Work order
Repeat the lines below verbatim, starting with the line that contains "What is the difference" and going on through the end of the rows.
= Beginning of Section =
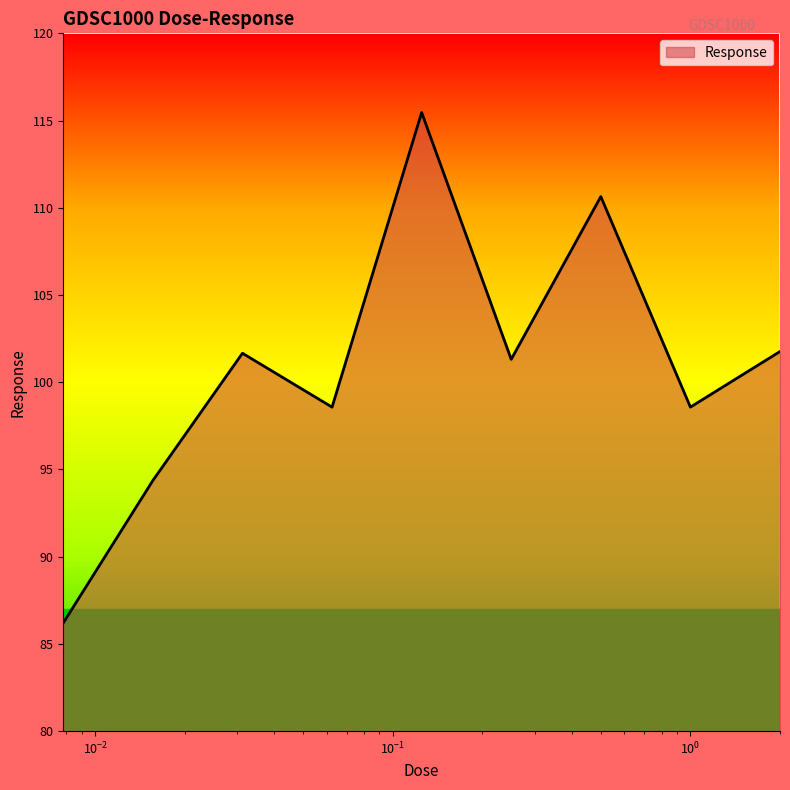

What is the maximum value shown in the chart?

115.5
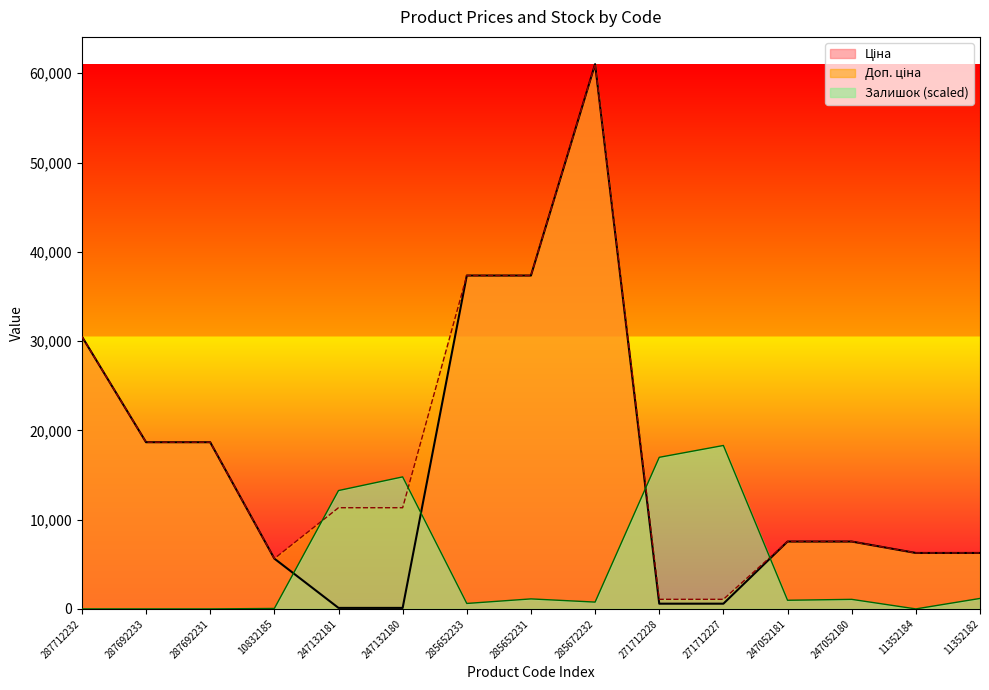

At which label does Залишок reach its peak?

271712227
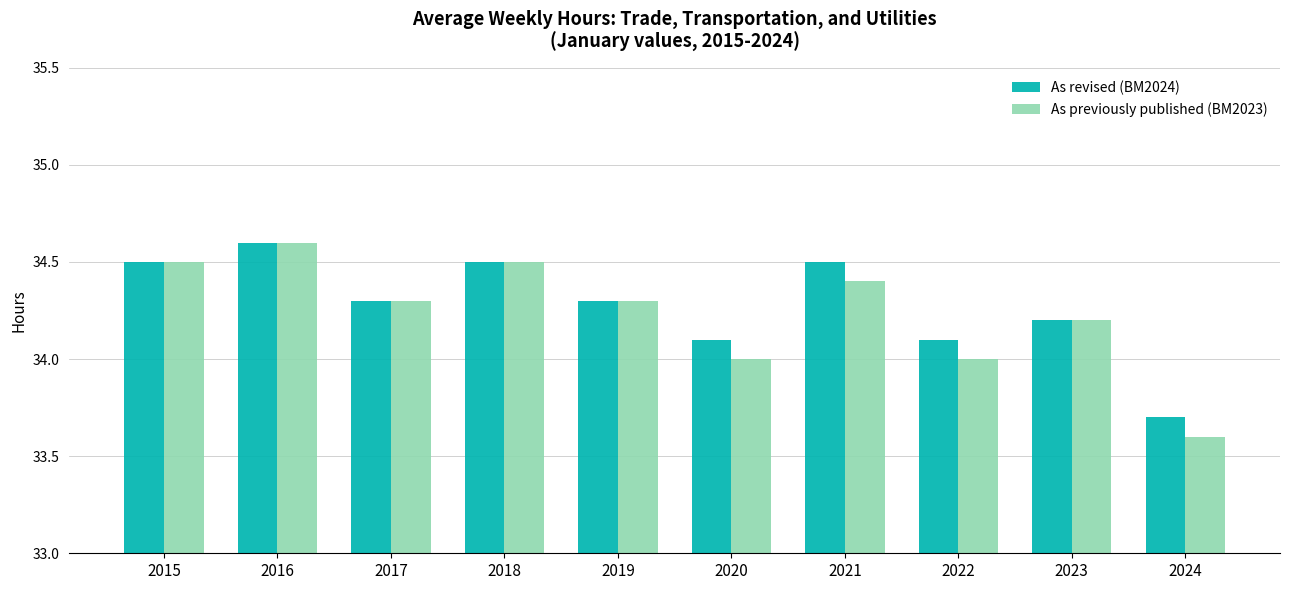

What is the difference between the maximum and minimum values in the As revised (BM2024) series?

0.9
= End of Section =
Solved exercise
What is the difference between the maximum and minimum values in the As revised (BM2024) series?

0.9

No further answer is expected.